Understanding Annuity Living Benefit Riders
WRITTEN BY: JEREMY SMITH, AMERISHIELD
Over the last 15 years, there has been a tremendous change in the quantity and types of annuity riders you can choose during your purchase of an annuity for retirement savings. It is important that you understand how these may benefit you and the fees (if any) to you.
Among the most common riders you must determine if you wish at the time of purchase is an Income Rider. There are many different names for these yet they all provide a lifetime income potential when chosen. They all have a “roll-up rate” which means that they guarantee a minimum interest rate will be applied to the income rider applied annually. If the roll-up rate is 6%, than every year your income rider account will be applied 6% annually no matter if your account value principle grows at that rate or has no growth. There is a potential for your income rider account too become larger than your account value principle.

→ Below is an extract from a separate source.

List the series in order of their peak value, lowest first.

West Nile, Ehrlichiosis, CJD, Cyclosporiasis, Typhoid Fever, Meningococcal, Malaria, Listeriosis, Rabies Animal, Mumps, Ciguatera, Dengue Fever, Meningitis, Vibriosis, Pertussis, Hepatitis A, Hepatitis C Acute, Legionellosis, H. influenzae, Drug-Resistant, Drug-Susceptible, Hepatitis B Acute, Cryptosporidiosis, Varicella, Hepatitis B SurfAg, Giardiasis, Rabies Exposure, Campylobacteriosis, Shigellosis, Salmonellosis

At some point in the future you can tell the company that you want to begin receiving income for the rest of your life. Depending on your age when you trigger the income rider, you will begin to receive 5-7% of your income rider account annually. Let’s say that this amount was $10,000 and your actual account value principle was $150,000. If you didn’t have the rider and you withdrew $10,000 annually, at the end of 15 years (assuming zero growth) your account value principle would be zero. However, because you have purchased the income rider, you are guaranteed to never run out of money as long as you live. The company will continue to pay you $10,000 annually until you die.
Some companies offer joint income riders so when one spouse dies, the other spouse continues to receive the annual income. Finally, when the last spouse dies, any remaining principle left in the account value will pass to the beneficiaries as a death benefit.

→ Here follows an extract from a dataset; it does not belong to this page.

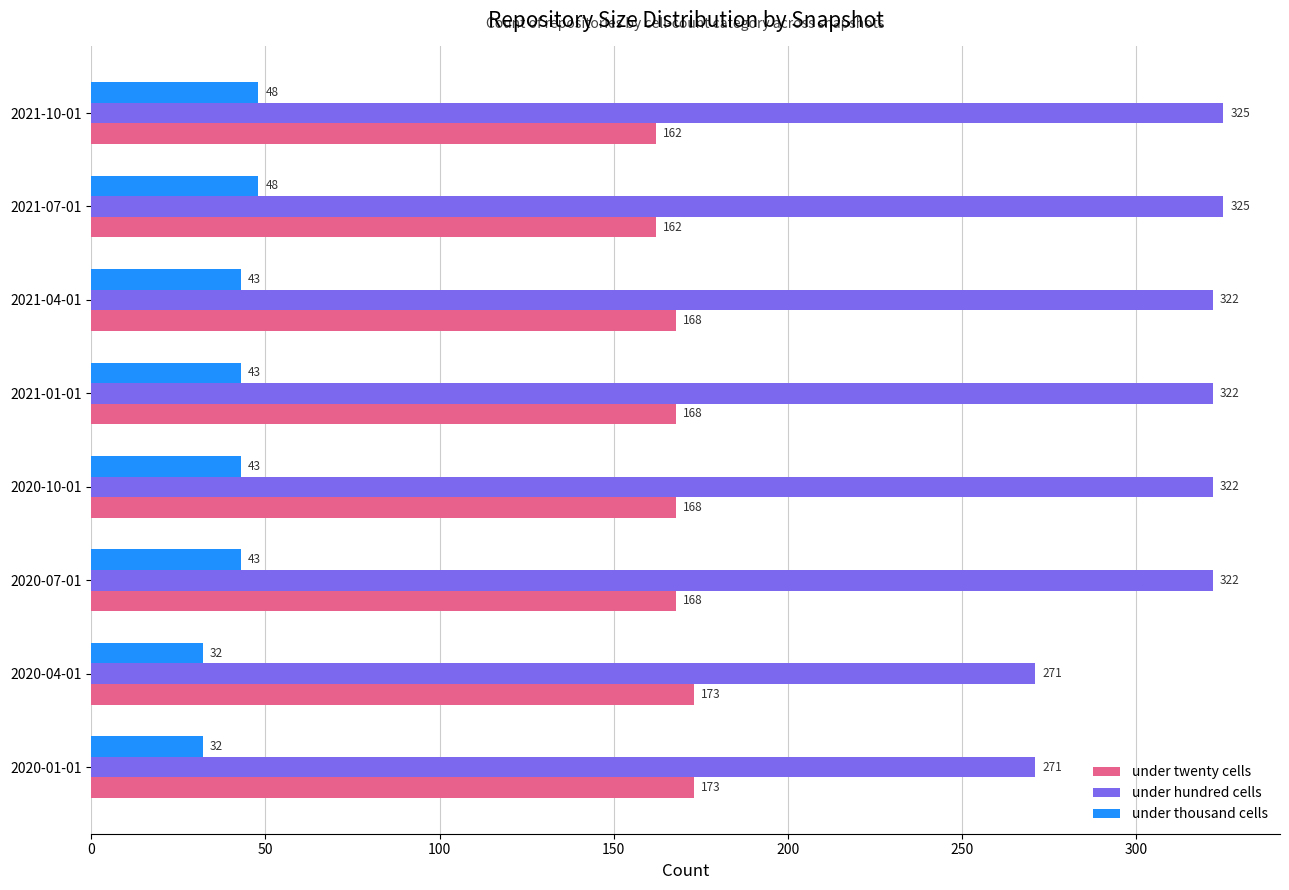

What is the average value of the under hundred cells series?

310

Income riders vary from annuity to annuity and there may be a small annual fee to provide this living benefit to you during your contract. It is vital that you have your retirement planner discuss these so you understand them completely.
Long Term Care/Terminal Illness Rider
Several companies offer the ability to double your income rider annual payment if you become confined to a nursing home or need the assistance of a home health care provider. This doubling of the payment can help with the cost of long-term care if someone doesn’t have a specific long term care policy. The small fees for this useful benefit may be included in the cost of the income rider.
Some annuities also allow for early termination of a contract without surrender penalty if you are diagnosed with a terminal illness. This rider is usually included in the contract at no charge.